Amid Faljaoui
L’Inde et sa croissance en trompe-l’œil : la preuve par les scooters !
On pourrait se dire que c’est en Inde qu’il faut aller. N’annonce-t-on pas une croissance économique de 7% en 2024 ? Sauf que ce ne serait là qu’un effet de loupe.
Quand on aime l’économie et le business comme moi, on n’arrête pas de faire des comparaisons. Hier soir, je regardais sur LinkedIn, l’interview de Fabian Pinckaers, un chef d’entreprise belge devenu milliardaire grâce à Odoo, une société informatique. Un journaliste indien demandait à Fabian Pinckaers ce qu’il faisait en Inde. Il lui a répondu que l’Inde est un pays d’avenir.
Pourtant, sur les 500 millions d’euros de chiffres d’affaires d’Odoo, l’Inde ne représente que 5 millions d’euros. Donc même les employés de Odoo se sont demandé ce que faisait leur patron en Inde. Et surtout pourquoi il y avait déménagé avec femme et enfants ? Et la réponse de Fabian Pinckaers ne manque pas d’intérêt. Pour lui, dans les pays émergents, les fameux BRICS, seule l’Inde tire son épingle du jeu. Le Brésil est en proie à l’inflation. La Russie est en guerre. La Chine ne vous laisse pas avoir une société locale détenue par un étranger et le pouvoir en place est imprévisible en ce moment. Et ne parlons même pas de l’Afrique du Sud. Bref, de cet acronyme BRICS, il ne reste plus que la lettre I. Soit celle de l’Inde. Mais est-ce aussi simple que ça ?
Un patron belge ou français qui entend ou regarde cette interview pourrait se dire que c’est en Inde qu’il faut aller. N’annonce-t-on pas une croissance économique de 7% en 2024 ? Et c’est sans doute sur ce point qu’il faut tempérer les ardeurs. Pour Ashoka Mody, indien lui-même et professeur d’économie à l’université de Princeton aux Etats-Unis, ce n’est là qu’un effet de loupe, précise-t-il dans Les Echos. Le patron qui se focalise uniquement sur ce chiffre de 7% de croissance risque d’être déçu. Le tiers de la croissance indienne est tirée aujourd’hui par le secteur financier, ce qui n’est jamais bon. Parce que la Finance créée peu d’emplois et surtout parce que cela peut préfigurer d’une bulle boursière.

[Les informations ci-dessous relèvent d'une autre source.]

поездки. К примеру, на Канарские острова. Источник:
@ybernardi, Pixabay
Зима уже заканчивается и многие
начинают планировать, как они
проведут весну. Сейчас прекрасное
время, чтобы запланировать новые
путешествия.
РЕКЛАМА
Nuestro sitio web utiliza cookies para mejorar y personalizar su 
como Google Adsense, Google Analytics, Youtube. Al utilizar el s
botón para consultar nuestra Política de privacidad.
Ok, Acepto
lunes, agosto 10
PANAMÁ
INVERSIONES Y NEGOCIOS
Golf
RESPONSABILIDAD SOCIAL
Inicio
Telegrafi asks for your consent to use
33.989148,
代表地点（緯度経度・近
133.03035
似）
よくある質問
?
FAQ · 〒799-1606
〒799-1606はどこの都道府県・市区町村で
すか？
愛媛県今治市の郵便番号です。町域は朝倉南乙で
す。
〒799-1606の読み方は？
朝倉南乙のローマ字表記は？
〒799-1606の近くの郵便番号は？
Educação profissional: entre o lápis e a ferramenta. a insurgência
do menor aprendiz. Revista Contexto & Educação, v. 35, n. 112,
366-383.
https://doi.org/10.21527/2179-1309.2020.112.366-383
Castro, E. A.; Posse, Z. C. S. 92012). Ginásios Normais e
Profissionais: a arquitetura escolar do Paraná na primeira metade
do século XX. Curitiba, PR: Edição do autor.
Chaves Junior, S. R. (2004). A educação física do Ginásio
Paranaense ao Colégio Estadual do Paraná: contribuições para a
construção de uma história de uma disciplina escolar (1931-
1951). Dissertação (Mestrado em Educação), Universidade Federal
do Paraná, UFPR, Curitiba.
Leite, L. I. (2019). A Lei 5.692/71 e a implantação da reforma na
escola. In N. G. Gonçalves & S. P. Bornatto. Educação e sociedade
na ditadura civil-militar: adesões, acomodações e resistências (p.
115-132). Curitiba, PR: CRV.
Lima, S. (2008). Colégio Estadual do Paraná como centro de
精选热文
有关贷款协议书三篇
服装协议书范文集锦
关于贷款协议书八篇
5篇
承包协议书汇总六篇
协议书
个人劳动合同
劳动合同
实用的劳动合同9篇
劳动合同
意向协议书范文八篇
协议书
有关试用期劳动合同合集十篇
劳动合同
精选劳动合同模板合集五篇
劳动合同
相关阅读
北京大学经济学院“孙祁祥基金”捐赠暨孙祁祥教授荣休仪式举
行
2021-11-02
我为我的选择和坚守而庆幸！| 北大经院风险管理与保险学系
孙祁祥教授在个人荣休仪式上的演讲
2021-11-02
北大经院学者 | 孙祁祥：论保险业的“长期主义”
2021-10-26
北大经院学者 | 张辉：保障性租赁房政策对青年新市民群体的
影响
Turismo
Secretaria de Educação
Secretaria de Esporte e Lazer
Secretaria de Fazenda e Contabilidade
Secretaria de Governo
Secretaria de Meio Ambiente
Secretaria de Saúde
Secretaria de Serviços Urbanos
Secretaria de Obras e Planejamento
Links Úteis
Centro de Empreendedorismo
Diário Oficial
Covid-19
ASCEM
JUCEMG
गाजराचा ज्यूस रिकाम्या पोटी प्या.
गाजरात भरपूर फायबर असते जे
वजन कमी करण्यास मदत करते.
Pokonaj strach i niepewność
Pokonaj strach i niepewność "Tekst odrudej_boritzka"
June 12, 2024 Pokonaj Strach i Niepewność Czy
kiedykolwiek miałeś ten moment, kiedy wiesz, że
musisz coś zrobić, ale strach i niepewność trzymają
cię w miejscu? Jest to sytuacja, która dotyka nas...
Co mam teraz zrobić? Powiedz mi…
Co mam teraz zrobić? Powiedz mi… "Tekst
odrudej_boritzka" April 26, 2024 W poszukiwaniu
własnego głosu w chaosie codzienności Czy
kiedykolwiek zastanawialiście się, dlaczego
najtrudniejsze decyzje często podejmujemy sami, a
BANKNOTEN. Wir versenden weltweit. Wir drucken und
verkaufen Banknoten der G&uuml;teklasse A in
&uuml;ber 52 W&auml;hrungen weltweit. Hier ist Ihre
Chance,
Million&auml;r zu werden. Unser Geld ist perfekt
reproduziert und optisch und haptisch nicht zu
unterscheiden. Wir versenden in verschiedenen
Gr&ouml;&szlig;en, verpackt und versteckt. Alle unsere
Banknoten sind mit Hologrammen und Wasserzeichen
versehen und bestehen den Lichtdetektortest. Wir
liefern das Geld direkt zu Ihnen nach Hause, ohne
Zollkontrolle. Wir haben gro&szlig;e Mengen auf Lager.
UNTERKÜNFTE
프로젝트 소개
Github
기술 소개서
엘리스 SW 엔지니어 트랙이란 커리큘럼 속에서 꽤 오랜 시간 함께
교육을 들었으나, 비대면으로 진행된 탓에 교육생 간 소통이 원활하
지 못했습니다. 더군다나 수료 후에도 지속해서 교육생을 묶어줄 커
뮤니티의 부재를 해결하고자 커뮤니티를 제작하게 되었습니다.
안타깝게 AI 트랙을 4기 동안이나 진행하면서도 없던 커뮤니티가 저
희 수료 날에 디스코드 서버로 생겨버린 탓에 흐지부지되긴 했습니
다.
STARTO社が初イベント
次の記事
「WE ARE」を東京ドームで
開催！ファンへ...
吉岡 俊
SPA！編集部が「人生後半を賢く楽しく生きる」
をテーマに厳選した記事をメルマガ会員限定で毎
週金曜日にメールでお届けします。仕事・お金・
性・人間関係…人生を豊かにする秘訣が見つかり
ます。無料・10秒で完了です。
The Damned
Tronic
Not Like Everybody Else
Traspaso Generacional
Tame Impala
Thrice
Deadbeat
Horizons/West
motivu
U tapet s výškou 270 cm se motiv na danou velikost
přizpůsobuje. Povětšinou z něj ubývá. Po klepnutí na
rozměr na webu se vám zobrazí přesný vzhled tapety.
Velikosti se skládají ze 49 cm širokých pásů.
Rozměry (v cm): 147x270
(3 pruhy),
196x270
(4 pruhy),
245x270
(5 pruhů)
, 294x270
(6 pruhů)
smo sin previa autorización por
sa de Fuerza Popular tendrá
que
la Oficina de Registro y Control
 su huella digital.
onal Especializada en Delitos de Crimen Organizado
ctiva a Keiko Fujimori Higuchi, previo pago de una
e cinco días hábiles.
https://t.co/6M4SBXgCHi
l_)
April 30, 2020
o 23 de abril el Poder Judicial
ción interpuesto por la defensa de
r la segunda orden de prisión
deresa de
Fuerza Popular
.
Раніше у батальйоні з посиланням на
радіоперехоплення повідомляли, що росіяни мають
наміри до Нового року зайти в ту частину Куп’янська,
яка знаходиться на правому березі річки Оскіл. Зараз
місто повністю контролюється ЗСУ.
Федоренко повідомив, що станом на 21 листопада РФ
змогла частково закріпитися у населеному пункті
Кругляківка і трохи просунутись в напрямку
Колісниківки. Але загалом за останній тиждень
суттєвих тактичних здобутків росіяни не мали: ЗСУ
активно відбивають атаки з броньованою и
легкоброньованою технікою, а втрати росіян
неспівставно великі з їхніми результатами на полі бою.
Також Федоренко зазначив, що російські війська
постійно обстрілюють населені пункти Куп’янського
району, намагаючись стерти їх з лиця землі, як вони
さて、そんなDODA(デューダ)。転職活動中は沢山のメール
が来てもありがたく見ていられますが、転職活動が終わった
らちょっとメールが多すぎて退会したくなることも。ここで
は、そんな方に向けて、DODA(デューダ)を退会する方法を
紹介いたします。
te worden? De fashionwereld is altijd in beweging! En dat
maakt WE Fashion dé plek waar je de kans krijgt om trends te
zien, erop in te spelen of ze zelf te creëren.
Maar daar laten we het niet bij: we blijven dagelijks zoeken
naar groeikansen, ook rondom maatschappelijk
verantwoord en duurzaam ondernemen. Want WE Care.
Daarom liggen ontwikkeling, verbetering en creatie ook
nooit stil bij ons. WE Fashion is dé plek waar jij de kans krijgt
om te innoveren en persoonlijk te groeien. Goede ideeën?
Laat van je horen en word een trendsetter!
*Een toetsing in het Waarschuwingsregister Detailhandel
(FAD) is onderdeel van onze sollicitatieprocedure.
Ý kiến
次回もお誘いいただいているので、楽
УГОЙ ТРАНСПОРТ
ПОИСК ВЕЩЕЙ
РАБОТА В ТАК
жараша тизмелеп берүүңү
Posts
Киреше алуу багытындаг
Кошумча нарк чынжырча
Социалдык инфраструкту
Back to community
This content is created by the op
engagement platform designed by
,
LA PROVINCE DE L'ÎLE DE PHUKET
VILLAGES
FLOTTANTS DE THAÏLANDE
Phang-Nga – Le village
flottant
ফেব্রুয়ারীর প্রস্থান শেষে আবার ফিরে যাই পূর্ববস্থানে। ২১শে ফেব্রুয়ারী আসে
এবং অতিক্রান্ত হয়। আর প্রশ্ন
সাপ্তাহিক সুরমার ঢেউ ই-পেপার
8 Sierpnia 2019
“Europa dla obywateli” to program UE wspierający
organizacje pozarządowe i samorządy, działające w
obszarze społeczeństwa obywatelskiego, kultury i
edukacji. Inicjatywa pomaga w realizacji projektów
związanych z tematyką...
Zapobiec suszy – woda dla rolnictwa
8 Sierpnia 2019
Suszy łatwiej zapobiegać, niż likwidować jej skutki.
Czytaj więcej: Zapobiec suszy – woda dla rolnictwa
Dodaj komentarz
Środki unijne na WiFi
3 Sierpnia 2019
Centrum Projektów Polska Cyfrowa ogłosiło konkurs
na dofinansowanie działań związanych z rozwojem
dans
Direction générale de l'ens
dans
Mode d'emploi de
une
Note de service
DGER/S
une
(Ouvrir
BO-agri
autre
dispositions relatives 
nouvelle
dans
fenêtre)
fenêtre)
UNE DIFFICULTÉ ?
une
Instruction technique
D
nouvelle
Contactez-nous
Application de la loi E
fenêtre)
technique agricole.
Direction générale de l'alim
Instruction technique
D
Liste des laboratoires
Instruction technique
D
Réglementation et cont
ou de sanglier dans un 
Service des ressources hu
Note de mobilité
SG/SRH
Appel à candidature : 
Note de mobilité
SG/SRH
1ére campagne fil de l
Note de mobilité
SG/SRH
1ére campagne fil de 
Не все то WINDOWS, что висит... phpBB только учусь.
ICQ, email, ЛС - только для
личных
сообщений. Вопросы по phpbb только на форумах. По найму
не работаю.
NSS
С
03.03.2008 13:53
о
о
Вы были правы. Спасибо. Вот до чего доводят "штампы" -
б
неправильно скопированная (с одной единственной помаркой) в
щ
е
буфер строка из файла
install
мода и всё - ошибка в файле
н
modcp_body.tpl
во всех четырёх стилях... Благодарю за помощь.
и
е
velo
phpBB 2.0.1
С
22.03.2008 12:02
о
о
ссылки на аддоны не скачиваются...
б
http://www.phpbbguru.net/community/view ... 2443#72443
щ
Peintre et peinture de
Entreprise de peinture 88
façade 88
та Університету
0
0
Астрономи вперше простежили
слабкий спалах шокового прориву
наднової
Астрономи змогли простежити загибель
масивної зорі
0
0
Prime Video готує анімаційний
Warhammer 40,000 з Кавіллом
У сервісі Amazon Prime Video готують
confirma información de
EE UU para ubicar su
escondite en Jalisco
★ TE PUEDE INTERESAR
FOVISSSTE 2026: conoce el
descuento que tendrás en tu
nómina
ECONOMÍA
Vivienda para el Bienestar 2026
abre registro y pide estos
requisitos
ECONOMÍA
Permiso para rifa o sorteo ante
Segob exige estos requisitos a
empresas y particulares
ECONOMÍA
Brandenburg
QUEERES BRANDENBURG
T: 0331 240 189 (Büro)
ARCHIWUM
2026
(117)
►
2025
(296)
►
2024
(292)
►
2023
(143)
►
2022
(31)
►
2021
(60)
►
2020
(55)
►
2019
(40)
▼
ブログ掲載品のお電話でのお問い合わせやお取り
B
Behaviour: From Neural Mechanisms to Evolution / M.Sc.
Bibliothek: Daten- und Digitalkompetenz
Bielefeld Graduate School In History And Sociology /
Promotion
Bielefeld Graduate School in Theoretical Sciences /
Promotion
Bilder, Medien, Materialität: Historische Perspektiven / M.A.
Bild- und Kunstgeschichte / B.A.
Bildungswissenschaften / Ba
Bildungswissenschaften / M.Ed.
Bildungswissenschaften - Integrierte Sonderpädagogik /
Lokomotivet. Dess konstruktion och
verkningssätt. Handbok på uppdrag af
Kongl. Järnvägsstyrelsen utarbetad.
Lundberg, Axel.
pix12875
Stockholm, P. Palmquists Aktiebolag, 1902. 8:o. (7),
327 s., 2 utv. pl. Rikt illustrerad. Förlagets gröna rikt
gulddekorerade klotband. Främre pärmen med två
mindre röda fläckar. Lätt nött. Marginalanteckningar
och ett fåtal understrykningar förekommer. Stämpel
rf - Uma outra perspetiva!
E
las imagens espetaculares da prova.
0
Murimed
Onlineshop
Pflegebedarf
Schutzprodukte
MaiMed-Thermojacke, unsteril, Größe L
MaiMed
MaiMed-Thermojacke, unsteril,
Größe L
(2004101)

Ce qui n’est en soit pas un souci pour Fabian Pinckaers puisqu’il est dans le secteur de l’informatique. Mais si l’Inde est connue pour la qualité de ses informaticiens, ce secteur informatique ne représente que quelques centaines de milliers d’emplois créés chaque année. Or, les secteurs qui emploient le plus d’Indiens en ce moment sont le BTP et l’agriculture. Or, toujours selon Mody, les emplois en question sont précaires tant sur le plan physique que financier. Et c’est d’autant plus vrai que les personnes qui travaillent dans l’agriculture le font à contrecœur. C’est aussi un secteur qui subit de plein fouet le réchauffement climatique. Dans les campagnes indiennes, des centaines de millions d’Indiens subissent un stress financier. Il est perceptible via des produits de grande consommation comme le savon, le dentifrice ou les biscuits. Il se constate aussi au travers de la baisse des ventes de scooters qui est pourtant le moyen de locomotion favori des Indiens.
À tout cela s’ajoutent les 450 millions d’Indiens qui n’ont pas de job. Autant de données qui montrent qu’un chiffre de croissance de 7% peut aussi cacher une autre réalité beaucoup moins sexy. Ou pour citer le général De Gaulle sur le Brésil : « le Brésil est un pays d’avenir et il le restera ». Espérons que cette phrase ne s’appliquera pas à l’Inde.